Der Angriff war im November 2018 bekannt geworden. Die britische Datenschutzbehörde ICO kündigte daraufhin an, Marriott auf der Basis der Datenschutzgrundverordnung der EU eine Busse von 99 Millionen Pfund aufzuerlegen.

In ihrem endgültigen Entscheid hat die ICO die Busse nun aber deutlich reduziert: Marriott wurde zu einer Geldstrafe von 18,4 Millionen Pfund (21,9 Millionen Franken) verurteilt. Die ICO führte die Untersuchung durch und verhängte die Sanktion im Namen der EU, da sich der europäische Hauptsitz von Marriott im Vereinigten Königreich befindet.

Die ICO stellte fest, dass Marriott seinen Pflichten nicht nachgekommen war, indem das Unternehmen nicht die erforderlichen Massnahmen zum Schutz der in seinen Computersystemen gespeicherten persönlichen Daten ergriffen hatte.
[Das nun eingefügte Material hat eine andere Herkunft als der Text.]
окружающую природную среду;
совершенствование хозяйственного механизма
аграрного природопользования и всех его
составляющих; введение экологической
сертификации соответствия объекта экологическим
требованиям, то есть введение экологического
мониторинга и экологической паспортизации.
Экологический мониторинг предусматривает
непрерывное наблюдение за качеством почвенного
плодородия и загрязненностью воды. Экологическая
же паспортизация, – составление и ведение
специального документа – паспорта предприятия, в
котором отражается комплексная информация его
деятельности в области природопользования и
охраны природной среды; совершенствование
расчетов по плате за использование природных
Trotz der Busse räumte die ICO ein, dass Marriott schnell gehandelt habe, sobald die Lücke entdeckt worden war. Ausserdem seien die Systeme seitdem verbessert worden.

In einer Mitteilung gab Marriott bekannt, man werde den Entscheid der ICO nicht anfechten. "Marriott bleibt dem Schutz der Privatsphäre und der Sicherheit der Informationen seiner Gäste verpflichtet und tätigt weiterhin erhebliche Investitionen in Sicherheitsmassnahmen für seine Systeme", schliesst das Unternehmen. Im April 2020 war jedoch ein erneutes Datenleck bei Marriott publik geworden.